Certe attività sono simboliche, hanno un valore politico oltre che testare tecniche operative. La Nato sceglie di operare a tre giorni dall’inaugurazione del nuovo presidente statunitense Joe Biden nell’area di responsabilità dell’EuCommand americano e lo fa partendo dal Mediterraneo orientale – fascia sensibile – e risalendo sul Mar Nero, tagliando gli stretti turchi e inserendosi in un’area delicatissima per la Russia, dove si trova la Crimea e le basi che ospitano la flotta regionale che dovrebbe creare deterrenza all’Europa.

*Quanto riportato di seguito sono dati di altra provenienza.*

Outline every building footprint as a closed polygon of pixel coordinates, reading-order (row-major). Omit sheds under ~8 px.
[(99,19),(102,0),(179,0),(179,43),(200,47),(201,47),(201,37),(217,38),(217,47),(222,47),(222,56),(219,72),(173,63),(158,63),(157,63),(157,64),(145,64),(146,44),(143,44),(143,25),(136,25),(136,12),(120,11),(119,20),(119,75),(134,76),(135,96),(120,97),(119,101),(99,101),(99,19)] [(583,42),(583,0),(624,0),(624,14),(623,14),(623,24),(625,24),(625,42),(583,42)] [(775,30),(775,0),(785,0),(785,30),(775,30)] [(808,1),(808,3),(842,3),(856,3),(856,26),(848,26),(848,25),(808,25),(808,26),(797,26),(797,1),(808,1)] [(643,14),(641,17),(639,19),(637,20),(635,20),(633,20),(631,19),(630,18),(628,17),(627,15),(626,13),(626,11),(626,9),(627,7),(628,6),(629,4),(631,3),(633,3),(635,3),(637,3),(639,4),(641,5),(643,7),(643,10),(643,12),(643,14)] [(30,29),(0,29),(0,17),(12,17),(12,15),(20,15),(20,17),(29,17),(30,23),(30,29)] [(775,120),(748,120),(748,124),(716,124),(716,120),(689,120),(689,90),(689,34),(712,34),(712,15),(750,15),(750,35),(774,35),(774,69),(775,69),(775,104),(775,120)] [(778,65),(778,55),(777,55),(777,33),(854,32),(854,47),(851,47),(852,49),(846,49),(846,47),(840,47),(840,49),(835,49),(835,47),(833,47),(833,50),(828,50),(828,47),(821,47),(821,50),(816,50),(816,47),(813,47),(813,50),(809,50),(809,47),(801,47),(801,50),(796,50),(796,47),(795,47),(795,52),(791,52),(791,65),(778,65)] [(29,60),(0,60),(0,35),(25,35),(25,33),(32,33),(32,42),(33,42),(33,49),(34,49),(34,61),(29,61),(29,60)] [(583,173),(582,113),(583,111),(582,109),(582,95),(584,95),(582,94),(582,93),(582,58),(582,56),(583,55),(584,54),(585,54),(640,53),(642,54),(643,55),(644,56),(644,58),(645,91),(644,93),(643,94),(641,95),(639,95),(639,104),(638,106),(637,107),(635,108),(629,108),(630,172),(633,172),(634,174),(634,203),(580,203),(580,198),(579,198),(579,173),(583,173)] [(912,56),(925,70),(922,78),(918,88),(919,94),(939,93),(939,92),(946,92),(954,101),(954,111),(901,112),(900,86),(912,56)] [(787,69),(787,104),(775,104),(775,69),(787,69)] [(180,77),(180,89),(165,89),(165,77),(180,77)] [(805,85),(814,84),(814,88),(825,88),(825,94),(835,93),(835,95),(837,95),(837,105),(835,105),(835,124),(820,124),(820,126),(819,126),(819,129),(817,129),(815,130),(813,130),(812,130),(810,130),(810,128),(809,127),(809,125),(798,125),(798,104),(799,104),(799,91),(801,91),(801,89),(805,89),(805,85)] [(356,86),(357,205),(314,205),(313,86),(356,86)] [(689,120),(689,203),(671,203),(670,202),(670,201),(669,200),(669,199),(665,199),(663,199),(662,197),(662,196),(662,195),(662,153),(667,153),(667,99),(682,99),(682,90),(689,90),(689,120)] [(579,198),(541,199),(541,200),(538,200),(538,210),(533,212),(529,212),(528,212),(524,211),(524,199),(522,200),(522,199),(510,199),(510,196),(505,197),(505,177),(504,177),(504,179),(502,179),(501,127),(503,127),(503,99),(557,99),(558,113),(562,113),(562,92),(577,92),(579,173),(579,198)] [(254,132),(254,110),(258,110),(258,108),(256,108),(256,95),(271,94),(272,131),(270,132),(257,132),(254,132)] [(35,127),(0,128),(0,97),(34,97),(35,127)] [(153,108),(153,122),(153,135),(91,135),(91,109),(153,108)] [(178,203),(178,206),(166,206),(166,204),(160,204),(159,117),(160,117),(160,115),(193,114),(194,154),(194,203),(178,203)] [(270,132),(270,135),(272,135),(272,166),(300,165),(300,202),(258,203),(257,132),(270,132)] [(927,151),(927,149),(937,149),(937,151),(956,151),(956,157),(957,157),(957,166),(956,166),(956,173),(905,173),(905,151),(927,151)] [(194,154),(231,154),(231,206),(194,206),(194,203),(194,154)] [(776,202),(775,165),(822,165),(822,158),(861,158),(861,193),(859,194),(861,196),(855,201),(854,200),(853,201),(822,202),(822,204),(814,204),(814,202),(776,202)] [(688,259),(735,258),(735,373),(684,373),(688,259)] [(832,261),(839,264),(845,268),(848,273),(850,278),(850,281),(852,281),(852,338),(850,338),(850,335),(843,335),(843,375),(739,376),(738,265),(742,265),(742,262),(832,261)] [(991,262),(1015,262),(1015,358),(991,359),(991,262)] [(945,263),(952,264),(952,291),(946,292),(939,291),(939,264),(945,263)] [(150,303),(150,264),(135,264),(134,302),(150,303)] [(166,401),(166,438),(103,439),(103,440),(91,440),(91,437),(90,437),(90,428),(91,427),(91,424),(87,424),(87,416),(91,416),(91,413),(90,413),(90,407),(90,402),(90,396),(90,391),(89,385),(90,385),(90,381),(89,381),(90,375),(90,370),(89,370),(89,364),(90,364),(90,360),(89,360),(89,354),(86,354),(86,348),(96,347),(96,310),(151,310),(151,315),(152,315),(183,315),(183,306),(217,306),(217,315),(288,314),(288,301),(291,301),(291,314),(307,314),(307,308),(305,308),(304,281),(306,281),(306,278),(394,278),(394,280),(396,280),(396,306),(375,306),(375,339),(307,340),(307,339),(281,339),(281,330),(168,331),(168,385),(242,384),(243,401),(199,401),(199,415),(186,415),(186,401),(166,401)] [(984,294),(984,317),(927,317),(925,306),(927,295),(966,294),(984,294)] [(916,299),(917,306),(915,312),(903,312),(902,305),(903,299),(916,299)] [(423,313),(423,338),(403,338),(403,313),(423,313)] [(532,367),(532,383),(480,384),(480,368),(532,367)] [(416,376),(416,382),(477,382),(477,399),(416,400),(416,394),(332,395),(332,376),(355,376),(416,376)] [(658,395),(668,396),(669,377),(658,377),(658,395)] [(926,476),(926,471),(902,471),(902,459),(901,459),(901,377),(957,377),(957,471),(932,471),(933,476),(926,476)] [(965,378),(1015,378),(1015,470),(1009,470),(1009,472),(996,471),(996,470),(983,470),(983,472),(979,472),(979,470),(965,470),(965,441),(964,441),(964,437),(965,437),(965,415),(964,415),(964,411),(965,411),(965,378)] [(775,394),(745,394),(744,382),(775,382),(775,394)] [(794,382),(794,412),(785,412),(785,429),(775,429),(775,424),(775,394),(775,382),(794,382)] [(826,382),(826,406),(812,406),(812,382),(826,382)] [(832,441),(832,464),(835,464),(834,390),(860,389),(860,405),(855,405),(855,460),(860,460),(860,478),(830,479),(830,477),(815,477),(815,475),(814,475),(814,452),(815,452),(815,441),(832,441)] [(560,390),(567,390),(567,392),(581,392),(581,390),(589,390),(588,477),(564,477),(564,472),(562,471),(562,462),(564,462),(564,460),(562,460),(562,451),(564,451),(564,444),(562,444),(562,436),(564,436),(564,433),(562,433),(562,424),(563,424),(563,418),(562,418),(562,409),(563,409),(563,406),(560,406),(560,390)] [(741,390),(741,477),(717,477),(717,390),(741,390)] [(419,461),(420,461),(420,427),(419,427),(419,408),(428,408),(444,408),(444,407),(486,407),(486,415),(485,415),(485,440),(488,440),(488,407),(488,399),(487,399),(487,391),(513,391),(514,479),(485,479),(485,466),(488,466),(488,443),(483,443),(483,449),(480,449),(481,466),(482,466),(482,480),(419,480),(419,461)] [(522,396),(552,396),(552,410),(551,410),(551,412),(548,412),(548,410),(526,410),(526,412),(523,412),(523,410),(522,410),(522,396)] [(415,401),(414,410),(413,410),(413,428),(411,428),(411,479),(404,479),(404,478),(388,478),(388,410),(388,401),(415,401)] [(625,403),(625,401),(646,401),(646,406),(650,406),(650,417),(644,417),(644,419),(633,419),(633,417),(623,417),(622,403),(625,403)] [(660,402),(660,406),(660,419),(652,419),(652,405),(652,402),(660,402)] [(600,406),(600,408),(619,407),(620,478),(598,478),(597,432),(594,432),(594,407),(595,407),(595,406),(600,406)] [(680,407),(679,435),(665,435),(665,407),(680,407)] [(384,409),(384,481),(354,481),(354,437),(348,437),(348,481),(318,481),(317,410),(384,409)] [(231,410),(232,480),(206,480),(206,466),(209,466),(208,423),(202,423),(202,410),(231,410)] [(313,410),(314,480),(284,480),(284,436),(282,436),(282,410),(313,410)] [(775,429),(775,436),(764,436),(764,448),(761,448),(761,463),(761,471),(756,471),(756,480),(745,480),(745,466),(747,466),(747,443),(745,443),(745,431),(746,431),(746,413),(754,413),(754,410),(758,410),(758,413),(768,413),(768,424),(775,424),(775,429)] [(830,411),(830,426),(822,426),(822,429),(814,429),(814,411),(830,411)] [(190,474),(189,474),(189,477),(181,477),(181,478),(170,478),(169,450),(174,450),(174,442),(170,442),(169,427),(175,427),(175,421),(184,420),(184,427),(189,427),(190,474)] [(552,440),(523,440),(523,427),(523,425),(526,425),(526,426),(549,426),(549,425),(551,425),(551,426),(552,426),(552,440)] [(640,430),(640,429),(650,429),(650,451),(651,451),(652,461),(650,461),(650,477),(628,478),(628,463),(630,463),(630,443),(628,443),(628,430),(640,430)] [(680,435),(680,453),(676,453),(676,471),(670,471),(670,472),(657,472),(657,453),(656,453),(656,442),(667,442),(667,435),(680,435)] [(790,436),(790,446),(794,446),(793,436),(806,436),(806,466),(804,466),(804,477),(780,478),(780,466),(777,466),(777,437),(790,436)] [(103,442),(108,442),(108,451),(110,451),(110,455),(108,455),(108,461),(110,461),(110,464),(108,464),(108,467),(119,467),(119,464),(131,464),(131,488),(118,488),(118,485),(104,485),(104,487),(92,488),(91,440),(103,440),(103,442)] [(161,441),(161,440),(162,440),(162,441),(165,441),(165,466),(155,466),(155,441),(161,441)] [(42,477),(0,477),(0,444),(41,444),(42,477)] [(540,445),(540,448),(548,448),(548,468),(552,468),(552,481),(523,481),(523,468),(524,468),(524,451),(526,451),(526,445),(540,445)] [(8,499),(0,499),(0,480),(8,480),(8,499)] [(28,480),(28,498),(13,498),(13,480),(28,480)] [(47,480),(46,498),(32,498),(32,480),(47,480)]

Dietro a certe attività va fatta attenzione anche alla semantica scelta nei comunicati. Per esempio, quello della US Navy scrive: “Il Mar Nero è una via d’acqua fondamentale per il commercio marittimo e la stabilità in tutta Europa. La Marina degli Stati Uniti opera regolarmente nel Mar Nero per lavorare con i nostri alleati e partner della Nato, tra cui Bulgaria, Georgia, Romania, Turchia e Ucraina. È nel migliore interesse del mondo mantenere una regione del Mar Nero stabile e prospera e scoraggiare gli attori aggressivi che cercano la destabilizzazione per il proprio guadagno”. Un avviso.